DAS Pharma merger and listing on stock exchange
Mr. Kissi, DAS Pharma’s boss, has pledged to embark on a growth agenda that will see the company become one of the leading pharmaceutical manufacturers in West Africa in two years. He noted that the coming together of the three companies will enable the new entity to draw on the capabilities of each of the individual companies merged, to create a strong company that can grow and achieve its objectives.
“Synergies derived from the merger will enable Dannex Ayrton Starwin Plc to improve operating efficiency, optimise costs, greatly improve its offering to customers and consumers, grow volumes and profitablitiy, and thus achieve its growth ambitions and maximise shareholder value.
“We will invest in the business to strengthen our footing in Ghana and expand into the rest of West Africa and beyond.

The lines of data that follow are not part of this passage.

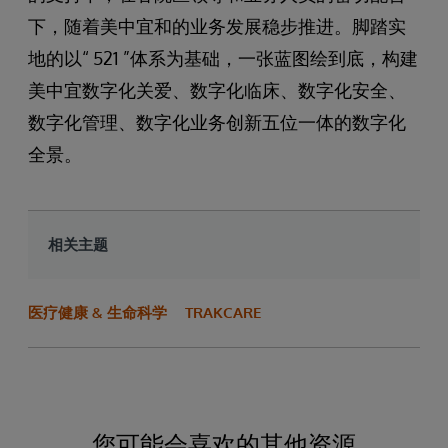
下，随着美中宜和的业务发展稳步推进。脚踏实
地的以“ 521 ”体系为基础，一张蓝图绘到底，构建
美中宜数字化关爱、数字化临床、数字化安全、
数字化管理、数字化业务创新五位一体的数字化
全景。
相关主题
医疗健康 & 生命科学
TRAKCARE
您可能会喜欢的其他资源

Within the next two years we should be present in the major markets of West Africa; that is the plan we have,” he said.
Mr. Kissi, speaking on the stock exchange floor during the official listing of DAS Pharma, added that the merged entity will become the largest local pharmaceutical manufacturing company in Ghana with a portfolio of 80 plus products – all manufactured here in Ghana.

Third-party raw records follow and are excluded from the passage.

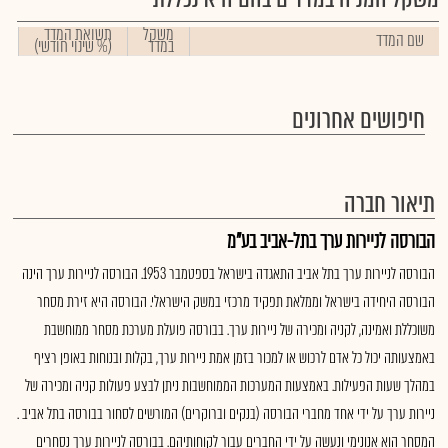
משקל
תשואת המדד
שם המדד
במדד
(% שינוי חודשי)
חיפושים אחרונים
תיאור חברה
הבורסה לניירות ערך בתל-אביב בע"מ
הבורסה לניירות ערך בתל אביב התאגדה בישראל בספטמבר 1953. הבורסה לניירות ערך הינה
הבורסה היחידה בישראל וממלאת תפקיד מרכזי במשק הישראלי. הבורסה היא זירת מסחר
משוכללת ואמינה, לקניה ומכירה של ניירות ערך. בבורסה פועלת מערכת מסחר ממוחשבת
באמצעותה יכול כל אדם לרכוש או למכור בזמן אמת ניירות ערך, בקלות ובנוחות באופן רציף
במהלך שעות הפעילות. באמצעות המערכות הממוחשבות ניתן לבצע פעולות קניה ומכירה של
ניירות ערך על ידי אחד מחברי הבורסה (בנקים וברוקרים) המורשים לסחור בבורסה בתל אביב .
המסחר הוא אנונימי ונעשה על ידי החברים עבור לקוחותיהם. בבורסה לניירות ערך נסחרים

He added that the entity will now have a wide distribution network cutting across the whole of Ghana with over 2,000 active wholesale and retail customers in its network, and a staff strength of over 600.
He noted that the company is coming into the market at an opportune time, when the industry as it is known is changing as a result of consumer and customer needs changing; industry players integrating vertically; dealer own-brands appearing on the market and technology manifesting in online pharmacies, electronic payment systems, online healthcare systems, and online doctors.
Priced at 40 pesewas per share, the current market capitalisation of the new company stands at GH¢33million and with a workforce that is just south of 600; and as a merged entity, DAS is now the industry leader with 40 percent market share.